Nelle sale seicentesche del castello di Courbat, alle porte di Tours, ogni mattina alle 7 e 45 in punto lo strillo di una sirena annuncia l'appello. In fila indiana, una sessantina fra gendarmi, poliziotti e guardiani di prigione si presentano per recuperare il programma della giornata. La cadenza è militare: per tutti, due ore di sport obbligatorie e un colloquio con uno psicologo. Poi, mentre alcuni vanno a pescare negli stagni nascosti nella foresta che circonda il castello, altri si dedicano al giardinaggio, o a un atelier di disegno. Quella che assomiglia a una strana colonia di vacanza è in realtà il primo e unico centro di salute mentale riservato alle forze dell'ordine francesi, fondato nel 1953 e gestito dall'Association national d'action social de la police.
Ogni anno, sono 400 gli agenti che chiedono di essere ammessi a Courbat per guarire dalle ferite invisibili del mestiere: disturbo post-traumatico da stress, depressione e dipendenze, che si accompagnano spesso a pensieri suicidi. «Curarsi resta una scelta volontaria, che può costituire un'alternativa alla sanzione disciplinare», spiega a IL Loïc, commissario di polizia in un quartiere sensibile di Lione. In passato, ha già preso la decisione di privare dell'arma di servizio un agente troppo affezionato alla bottiglia, prima di convincerlo ad andare in rehab. Il commissario, che come altri dirigenti è stato formato dal personale medico di Courbat a riconoscere i sintomi del “burn-out” dei propri collaboratori, assicura di essere «più cosciente dei rischi psico-sociali del mestiere».

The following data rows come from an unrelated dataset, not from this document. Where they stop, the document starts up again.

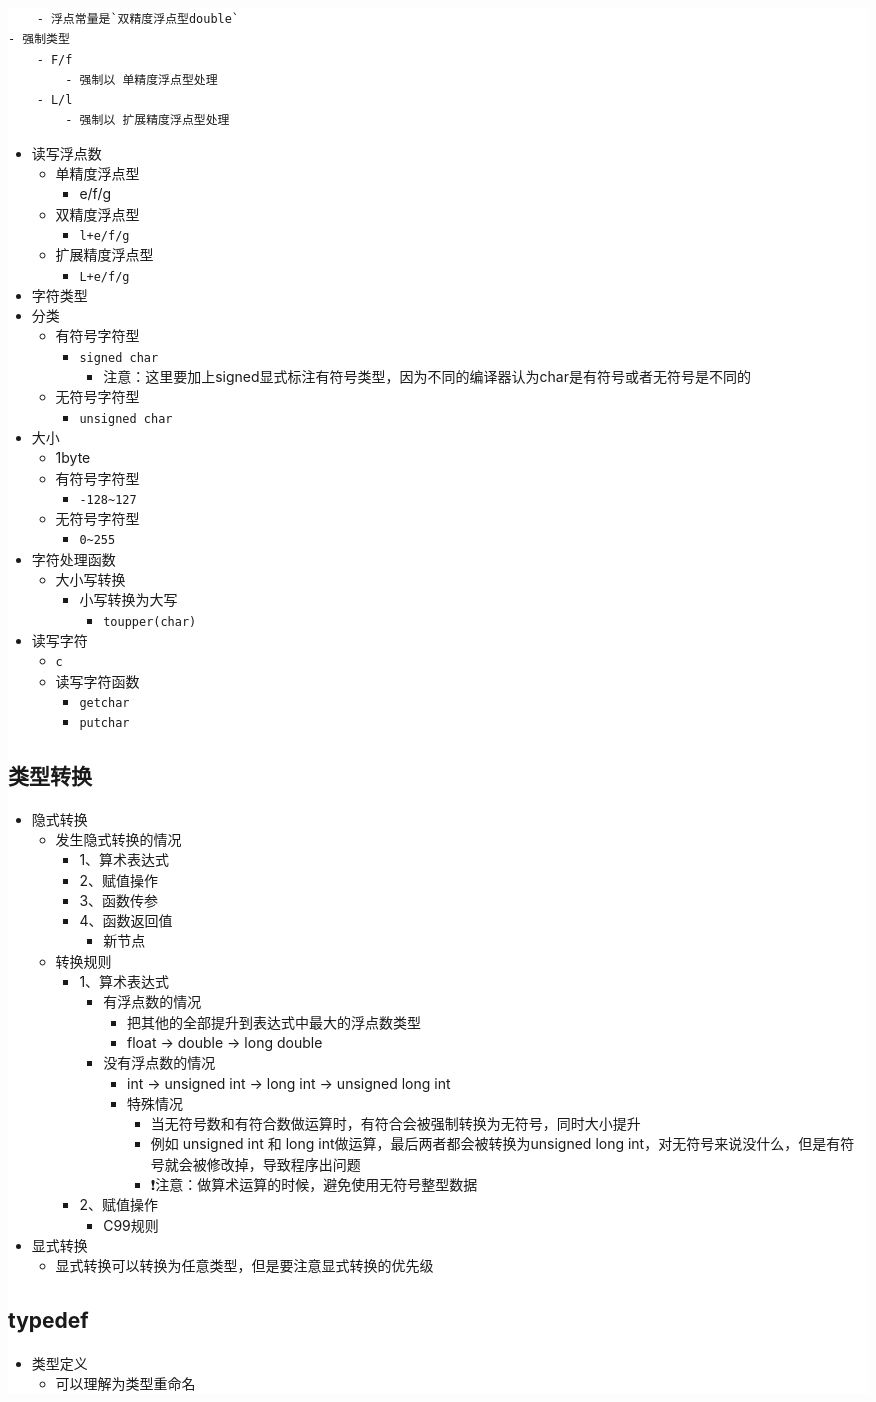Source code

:         - 浮点常量是`双精度浮点型double`
    - 强制类型
        - F/f
            - 强制以 单精度浮点型处理
        - L/l
            - 强制以 扩展精度浮点型处理
- 读写浮点数
    - 单精度浮点型
        - e/f/g
    - 双精度浮点型
        - `l+e/f/g`
    - 扩展精度浮点型
        - `L+e/f/g`
- 字符类型
- 分类
    - 有符号字符型
        - `signed char`
            - 注意：这里要加上signed显式标注有符号类型，因为不同的编译器认为char是有符号或者无符号是不同的
    - 无符号字符型
        - `unsigned char`
- 大小
    - 1byte
    - 有符号字符型
        - `-128~127`
    - 无符号字符型
        - `0~255`
- 字符处理函数
    - 大小写转换
        - 小写转换为大写
            - `toupper(char)`
- 读写字符
    - `c`
    - 读写字符函数
        - `getchar`
        - `putchar`
## 类型转换
- 隐式转换
    - 发生隐式转换的情况
        - 1、算术表达式
        - 2、赋值操作
        - 3、函数传参
        - 4、函数返回值
            - 新节点
    - 转换规则
        - 1、算术表达式
            - 有浮点数的情况
                - 把其他的全部提升到表达式中最大的浮点数类型
                - float -> double -> long double
            - 没有浮点数的情况
                - int -> unsigned int -> long int -> unsigned long int
                - 特殊情况
                    - 当无符号数和有符合数做运算时，有符合会被强制转换为无符号，同时大小提升
                    - 例如 unsigned int 和 long int做运算，最后两者都会被转换为unsigned long int，对无符号来说没什么，但是有符号就会被修改掉，导致程序出问题
                    - ❗注意：做算术运算的时候，避免使用无符号整型数据
        - 2、赋值操作
            - C99规则
- 显式转换
    - 显式转换可以转换为任意类型，但是要注意显式转换的优先级
## typedef
- 类型定义
    - 可以理解为类型重命名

Una necessità, visto che il tasso di suicidi tra le forze dell'ordine è di tre volte superiore a quello della popolazione civile. In Francia, dall'inizio dell'anno, già 28 poliziotti, due gendarmi e due pompieri si sono tolti la vita. Cifre allarmanti (il doppio rispetto a quelle del 2018) sulle quali il Governo non tollera più alcuna ironia: a fine aprile, un rappresentante del movimento dei gilet gialli è stato processato per direttissima a Parigi (e condannato a 8 mesi di prigione e 150 ore di lavori socialmente utili) per aver scandito lo slogan «Poliziotti, suicidatevi!» durante un corteo.